● **本文抜粋**
++++++++++
2015/04/13

福島/「風評ではなく実害」原発事故後の苦悩伝える 県農民連会長、国際シンポで訴え

2015年4月13日 朝日アピタル
http://apital.asahi.com/article/local/2015041300013.html


日本科学者会議福島支部主催の国際シンポジウム「ヒロシマ・ビキニからフクシマへ、そしてフクシマから世界へ」が11日、福島市内で開かれた。東京電力福島第一原発事故の「風評被害」について県農民連の根本敬(さとし)会長は「風評とは根も葉もないことをいう。我々の農作物は根にも葉にも放射性物質を付けられた。実害だ」とし、加害責任をあいまいにする用語の使われ方を批判した。

海外ゲストらに原発事故による農業被災を説明する中で根本氏は、「国の基準値を少しでも下回れば安全ですって売っていいのか。それ以下なら風評被害だというのは消費者を敵に回す行為では?」という農民の悩みを伝えた。「核被害地で農民として生きていく」決意をした根本氏は「損害の自覚と覚悟が必要」と強調、「農村での食糧自立、原子力に頼らないエネルギーの自立」を説いた。

会場からは「加害者が情報を隠し、事実を明らかにしないところに風評が生まれる」との指摘もあった。
++++++++++
● **収集データ**
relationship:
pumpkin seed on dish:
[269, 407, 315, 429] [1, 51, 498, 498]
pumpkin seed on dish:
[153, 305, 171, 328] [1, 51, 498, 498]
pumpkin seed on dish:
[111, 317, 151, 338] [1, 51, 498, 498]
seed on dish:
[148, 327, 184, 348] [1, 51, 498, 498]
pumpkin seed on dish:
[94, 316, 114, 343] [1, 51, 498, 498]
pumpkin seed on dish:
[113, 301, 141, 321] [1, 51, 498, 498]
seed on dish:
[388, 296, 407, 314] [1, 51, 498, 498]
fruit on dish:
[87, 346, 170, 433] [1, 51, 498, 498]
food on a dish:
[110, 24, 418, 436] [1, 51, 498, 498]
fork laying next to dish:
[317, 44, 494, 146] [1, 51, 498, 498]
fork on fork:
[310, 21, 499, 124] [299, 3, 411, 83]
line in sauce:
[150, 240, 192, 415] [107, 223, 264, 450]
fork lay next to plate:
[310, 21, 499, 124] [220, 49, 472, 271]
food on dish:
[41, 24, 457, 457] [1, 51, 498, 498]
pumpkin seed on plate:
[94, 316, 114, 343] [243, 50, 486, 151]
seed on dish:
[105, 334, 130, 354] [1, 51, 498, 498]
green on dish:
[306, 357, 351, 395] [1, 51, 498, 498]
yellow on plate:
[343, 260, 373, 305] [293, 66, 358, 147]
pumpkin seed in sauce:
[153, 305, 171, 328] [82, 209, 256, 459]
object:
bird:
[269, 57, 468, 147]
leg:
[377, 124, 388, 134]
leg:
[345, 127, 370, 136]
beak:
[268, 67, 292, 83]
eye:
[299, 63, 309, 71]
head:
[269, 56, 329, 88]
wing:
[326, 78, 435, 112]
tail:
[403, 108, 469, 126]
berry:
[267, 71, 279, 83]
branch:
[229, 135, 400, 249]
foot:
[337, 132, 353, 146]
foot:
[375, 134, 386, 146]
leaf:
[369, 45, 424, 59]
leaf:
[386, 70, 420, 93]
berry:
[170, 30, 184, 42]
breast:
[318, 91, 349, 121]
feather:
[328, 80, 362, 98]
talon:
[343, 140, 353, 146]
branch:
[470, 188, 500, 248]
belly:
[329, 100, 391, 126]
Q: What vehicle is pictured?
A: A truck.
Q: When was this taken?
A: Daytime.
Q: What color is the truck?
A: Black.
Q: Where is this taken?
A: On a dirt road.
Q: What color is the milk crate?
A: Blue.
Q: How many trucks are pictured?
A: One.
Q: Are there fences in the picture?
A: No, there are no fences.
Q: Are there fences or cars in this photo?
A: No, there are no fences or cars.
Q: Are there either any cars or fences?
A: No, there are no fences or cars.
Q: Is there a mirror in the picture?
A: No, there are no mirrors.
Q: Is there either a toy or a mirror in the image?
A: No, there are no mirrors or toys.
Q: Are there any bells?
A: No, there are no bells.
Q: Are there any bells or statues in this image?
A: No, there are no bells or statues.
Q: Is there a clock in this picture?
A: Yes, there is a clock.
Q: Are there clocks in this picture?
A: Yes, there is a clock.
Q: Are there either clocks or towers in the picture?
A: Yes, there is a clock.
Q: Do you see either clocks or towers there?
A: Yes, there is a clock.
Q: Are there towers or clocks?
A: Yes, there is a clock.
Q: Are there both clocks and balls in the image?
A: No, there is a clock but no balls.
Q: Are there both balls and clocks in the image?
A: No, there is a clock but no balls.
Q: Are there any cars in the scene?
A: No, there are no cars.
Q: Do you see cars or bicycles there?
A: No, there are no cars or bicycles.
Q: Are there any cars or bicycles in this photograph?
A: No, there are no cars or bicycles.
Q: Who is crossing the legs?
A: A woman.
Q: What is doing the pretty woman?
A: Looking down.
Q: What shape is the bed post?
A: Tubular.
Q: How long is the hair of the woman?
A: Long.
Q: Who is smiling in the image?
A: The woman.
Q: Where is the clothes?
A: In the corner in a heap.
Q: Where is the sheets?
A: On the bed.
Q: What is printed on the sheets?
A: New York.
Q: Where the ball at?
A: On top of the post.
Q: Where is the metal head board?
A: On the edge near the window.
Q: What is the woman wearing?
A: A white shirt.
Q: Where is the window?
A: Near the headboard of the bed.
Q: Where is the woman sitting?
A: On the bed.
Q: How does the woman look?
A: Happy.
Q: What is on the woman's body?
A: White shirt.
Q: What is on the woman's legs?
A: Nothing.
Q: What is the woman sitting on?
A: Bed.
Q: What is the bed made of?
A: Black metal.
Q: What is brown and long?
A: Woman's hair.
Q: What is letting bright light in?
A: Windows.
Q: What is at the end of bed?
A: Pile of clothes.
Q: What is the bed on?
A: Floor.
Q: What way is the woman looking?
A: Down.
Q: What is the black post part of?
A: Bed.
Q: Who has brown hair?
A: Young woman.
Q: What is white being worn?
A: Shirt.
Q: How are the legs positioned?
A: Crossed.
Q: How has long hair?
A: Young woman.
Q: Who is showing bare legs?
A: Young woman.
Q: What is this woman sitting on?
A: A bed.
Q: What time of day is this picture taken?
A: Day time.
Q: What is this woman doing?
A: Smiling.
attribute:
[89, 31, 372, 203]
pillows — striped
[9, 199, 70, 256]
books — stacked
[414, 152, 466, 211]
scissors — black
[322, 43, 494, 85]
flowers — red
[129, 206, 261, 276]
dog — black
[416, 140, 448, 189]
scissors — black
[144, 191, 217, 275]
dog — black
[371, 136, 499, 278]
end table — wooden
++++++++++
● **課題 A**
シンポジウムの記事について、次の問いに答えよ。
(i) 国際シンポジウムを主催したのはどこか。
(ii) 根本氏は「損害の自覚と」何が必要だと強調したか。
(iii) 会場からの指摘では、風評はどのようなところに生まれるとされたか。
● **課題 B**
シンポジウムの記事を、最後の文の後から書き継げ。

● **回答 A**
(i) 日本科学者会議福島支部
(ii) 覚悟
(iii) 加害者が情報を隠し、事実を明らかにしないところ

● **回答 B**
カナダ・コンコーディア大学のピーター・バンワイク教授は、原発事故後の住民の被曝(ひばく)について「何が危険で、どの程度の量なら安全なのかの基準値が、科学ではなく政治的に決められ、住民は説得の対象になっている」と述べ、日本政府の住民帰還政策を「二重基準だ」とした。


米国が核実験を続けた中部太平洋のマーシャル諸島で被曝者調査をした福島市のフリージャーナリスト藍原寛子さんは「マーシャルでは小児甲状腺がんだけでなく様々ながんや白血病など30以上の疾患・障害に対する補償制度が確立されている。福島県民の将来の健康被害対策として大きな参考になる」と紹介した。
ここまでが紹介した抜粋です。